▶ _TEXT BLOCK_:
Re: URLEncode international characters

From: addison@inter-locale.com
Date: Mon Oct 02 2000 - 18:19:26 EDT


Hi Raghu,

Your problem is probably:

Your servlet is running in the default locale of your server and thus
assumes Latin-1 (ISO-8859-1) as the character set of the transaction. It
thus converts the individual bytes of your EUC-JP stream to the Java
internal representation of these characters (which is the UCS-2 encoding
of Unicode). It then stores them in your EUC-JP database (by converting
them to the EUC equivalent of the Latin-1 characters). Thus:

0xA1 0xA1 --> U+00A1 U+00A1 --> 0x8F + character 2014 in this case, etc...

▶ _INFORMATION PROVIDED_:
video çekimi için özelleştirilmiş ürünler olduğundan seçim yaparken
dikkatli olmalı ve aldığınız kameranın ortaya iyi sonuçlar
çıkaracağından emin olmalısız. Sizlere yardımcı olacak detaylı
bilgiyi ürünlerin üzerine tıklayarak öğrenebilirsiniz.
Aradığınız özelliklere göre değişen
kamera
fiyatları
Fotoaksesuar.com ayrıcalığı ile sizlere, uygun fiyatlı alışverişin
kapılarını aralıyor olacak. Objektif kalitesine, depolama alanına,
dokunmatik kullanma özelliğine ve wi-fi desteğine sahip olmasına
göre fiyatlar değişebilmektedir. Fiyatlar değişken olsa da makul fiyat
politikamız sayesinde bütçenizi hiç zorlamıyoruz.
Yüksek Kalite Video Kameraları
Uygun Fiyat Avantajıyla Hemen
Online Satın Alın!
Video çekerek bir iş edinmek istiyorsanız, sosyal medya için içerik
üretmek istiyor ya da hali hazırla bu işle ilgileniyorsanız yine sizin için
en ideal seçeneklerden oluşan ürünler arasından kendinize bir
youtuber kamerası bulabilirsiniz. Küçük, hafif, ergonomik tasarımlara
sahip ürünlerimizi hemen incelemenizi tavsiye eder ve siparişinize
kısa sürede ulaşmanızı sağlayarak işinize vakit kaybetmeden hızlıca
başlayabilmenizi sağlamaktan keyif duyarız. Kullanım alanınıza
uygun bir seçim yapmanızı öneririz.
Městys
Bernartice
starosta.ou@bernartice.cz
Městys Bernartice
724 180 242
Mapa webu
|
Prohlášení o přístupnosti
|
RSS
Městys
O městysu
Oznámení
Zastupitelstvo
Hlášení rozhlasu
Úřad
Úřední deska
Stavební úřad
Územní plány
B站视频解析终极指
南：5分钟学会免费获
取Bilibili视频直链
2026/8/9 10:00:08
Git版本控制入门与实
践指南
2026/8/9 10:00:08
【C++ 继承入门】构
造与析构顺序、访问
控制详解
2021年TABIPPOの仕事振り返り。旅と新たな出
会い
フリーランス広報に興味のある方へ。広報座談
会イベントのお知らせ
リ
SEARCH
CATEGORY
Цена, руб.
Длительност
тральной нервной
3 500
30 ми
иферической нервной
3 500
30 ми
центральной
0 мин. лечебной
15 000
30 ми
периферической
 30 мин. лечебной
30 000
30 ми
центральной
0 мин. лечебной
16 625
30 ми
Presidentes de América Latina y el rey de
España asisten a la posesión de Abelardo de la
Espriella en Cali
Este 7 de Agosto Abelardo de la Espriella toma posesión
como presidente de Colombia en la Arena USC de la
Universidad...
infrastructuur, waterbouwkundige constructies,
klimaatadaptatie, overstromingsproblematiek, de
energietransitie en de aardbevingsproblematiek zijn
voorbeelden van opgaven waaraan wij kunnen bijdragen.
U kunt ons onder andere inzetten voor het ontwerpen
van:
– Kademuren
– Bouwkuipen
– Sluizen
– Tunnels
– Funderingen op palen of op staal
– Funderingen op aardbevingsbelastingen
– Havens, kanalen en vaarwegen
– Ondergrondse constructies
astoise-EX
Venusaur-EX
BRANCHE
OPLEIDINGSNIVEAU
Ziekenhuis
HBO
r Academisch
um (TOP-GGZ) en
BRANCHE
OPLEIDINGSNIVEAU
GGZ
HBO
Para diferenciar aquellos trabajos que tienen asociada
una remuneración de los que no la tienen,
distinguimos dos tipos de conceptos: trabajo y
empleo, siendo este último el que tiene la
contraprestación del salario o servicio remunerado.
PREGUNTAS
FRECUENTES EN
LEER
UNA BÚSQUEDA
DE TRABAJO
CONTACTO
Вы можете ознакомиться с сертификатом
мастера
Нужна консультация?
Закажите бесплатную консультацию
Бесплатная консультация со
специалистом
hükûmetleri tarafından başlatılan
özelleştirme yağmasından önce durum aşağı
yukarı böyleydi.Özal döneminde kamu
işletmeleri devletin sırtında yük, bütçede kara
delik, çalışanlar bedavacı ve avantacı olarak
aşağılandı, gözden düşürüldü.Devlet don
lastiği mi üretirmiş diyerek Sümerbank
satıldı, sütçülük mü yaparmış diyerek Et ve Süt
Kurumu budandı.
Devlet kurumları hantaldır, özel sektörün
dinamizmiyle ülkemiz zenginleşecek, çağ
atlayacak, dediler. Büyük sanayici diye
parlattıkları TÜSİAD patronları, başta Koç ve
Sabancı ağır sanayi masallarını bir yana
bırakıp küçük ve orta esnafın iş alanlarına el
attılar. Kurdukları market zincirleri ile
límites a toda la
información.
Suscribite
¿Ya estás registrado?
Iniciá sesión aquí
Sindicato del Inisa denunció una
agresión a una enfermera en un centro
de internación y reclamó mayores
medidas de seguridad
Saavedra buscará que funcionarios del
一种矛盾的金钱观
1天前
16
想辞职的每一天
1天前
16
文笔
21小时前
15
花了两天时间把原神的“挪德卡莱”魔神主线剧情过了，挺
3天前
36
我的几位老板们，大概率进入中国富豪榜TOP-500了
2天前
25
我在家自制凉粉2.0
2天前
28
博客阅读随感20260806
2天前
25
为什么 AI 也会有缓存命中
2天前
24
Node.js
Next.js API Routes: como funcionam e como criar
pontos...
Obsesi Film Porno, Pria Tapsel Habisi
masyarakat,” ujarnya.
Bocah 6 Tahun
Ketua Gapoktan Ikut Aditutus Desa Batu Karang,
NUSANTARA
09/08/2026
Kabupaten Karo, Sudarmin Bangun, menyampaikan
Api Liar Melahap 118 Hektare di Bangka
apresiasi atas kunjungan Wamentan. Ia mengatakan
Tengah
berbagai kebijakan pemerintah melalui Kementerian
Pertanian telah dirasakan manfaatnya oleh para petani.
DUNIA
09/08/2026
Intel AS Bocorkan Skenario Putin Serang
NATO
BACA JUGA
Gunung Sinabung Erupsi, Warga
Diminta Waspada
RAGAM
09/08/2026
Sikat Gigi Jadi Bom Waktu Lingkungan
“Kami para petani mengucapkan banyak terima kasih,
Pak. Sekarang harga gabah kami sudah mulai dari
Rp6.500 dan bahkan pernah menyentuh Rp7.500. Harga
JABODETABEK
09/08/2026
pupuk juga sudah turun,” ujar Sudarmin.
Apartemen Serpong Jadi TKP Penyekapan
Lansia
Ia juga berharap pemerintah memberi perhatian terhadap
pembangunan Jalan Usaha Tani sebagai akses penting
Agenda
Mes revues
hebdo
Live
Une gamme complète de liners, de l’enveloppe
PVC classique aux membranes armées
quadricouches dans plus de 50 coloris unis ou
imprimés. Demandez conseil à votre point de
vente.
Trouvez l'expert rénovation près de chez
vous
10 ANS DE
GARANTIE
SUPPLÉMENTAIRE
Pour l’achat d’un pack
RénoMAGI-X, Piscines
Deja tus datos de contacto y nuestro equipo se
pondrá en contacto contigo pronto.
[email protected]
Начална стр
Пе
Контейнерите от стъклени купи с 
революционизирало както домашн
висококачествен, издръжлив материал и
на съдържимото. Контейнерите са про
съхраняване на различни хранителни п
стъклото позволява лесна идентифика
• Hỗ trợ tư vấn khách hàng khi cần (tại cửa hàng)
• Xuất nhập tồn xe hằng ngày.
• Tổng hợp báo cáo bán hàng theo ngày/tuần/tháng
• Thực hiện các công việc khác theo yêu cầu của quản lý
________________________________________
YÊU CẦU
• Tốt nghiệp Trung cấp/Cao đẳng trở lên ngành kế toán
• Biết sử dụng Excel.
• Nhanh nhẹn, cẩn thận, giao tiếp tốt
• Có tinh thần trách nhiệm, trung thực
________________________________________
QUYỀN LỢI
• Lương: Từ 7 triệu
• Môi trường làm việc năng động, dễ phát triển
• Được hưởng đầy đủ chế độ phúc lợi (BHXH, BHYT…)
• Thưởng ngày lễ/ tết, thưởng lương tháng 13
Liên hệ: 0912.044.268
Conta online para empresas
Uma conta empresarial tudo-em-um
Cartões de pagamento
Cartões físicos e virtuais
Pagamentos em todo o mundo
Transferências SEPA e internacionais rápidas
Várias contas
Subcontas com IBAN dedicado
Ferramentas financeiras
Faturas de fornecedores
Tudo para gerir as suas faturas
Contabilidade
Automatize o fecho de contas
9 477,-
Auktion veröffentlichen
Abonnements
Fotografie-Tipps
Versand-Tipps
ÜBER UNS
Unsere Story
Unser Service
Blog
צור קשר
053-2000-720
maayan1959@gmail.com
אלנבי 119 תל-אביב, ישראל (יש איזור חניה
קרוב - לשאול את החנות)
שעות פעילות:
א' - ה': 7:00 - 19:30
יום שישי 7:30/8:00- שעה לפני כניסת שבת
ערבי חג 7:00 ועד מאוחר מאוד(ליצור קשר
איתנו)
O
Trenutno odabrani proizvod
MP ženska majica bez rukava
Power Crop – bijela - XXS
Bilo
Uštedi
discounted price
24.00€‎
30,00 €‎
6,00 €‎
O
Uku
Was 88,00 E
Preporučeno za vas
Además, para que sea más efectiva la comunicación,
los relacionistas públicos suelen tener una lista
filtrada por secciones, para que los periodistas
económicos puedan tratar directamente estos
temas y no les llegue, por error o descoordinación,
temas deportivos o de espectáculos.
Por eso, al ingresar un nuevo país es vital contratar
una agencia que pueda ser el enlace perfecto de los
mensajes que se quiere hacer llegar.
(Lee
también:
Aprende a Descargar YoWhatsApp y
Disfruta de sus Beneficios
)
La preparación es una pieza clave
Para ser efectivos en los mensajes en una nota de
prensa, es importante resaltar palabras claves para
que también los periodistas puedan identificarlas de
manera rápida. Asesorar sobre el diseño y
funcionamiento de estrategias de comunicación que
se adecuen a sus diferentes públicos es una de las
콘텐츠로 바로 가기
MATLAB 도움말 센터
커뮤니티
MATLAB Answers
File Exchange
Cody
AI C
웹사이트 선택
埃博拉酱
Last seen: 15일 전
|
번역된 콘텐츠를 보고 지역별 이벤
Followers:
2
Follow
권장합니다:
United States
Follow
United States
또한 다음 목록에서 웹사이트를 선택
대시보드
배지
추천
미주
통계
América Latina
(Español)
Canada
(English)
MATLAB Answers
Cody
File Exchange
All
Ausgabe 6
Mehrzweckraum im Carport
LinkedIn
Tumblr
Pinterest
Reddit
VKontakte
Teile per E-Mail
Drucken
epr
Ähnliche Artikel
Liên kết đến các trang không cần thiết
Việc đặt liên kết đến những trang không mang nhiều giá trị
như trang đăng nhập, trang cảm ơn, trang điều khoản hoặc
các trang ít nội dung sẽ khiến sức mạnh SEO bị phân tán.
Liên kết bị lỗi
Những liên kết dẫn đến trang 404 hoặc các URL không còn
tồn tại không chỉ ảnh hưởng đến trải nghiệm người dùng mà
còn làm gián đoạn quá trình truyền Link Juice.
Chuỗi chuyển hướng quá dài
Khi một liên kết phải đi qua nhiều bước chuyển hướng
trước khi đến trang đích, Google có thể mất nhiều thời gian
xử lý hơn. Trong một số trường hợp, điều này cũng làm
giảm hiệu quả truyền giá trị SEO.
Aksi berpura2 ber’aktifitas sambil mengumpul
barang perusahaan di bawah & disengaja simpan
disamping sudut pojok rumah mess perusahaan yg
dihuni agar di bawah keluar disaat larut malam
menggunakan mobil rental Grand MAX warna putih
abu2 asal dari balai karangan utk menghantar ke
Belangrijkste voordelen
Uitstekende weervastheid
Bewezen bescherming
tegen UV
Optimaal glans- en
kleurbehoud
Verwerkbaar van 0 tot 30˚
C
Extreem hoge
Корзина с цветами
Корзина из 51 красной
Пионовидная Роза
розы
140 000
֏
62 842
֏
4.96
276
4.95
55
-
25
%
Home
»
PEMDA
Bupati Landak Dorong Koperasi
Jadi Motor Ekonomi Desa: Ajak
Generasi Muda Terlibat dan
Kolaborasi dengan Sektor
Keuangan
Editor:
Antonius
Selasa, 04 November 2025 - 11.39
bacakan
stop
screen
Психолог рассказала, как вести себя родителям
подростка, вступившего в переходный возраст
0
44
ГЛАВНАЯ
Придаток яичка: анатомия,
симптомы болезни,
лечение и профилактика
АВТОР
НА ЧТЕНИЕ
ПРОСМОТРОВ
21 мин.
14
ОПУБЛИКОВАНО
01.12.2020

▶ _TASKS TO PERFORM_:
- a) In the forum reply, which character set does the servlet assume for the transaction?
- b) Write out the part of the forum reply that opens with the words containing "Your servlet is" and closes with "this case, etc...".
The entries aren't needed for any of this.

▶ _TASK-BY-TASK SOLUTIONS_:
- a) Latin-1 (ISO-8859-1).

- b)
Your servlet is running in the default locale of your server and thus
assumes Latin-1 (ISO-8859-1) as the character set of the transaction. It
thus converts the individual bytes of your EUC-JP stream to the Java
internal representation of these characters (which is the UCS-2 encoding
of Unicode). It then stores them in your EUC-JP database (by converting
them to the EUC equivalent of the Latin-1 characters). Thus:

0xA1 0xA1 --> U+00A1 U+00A1 --> 0x8F + character 2014 in this case, etc...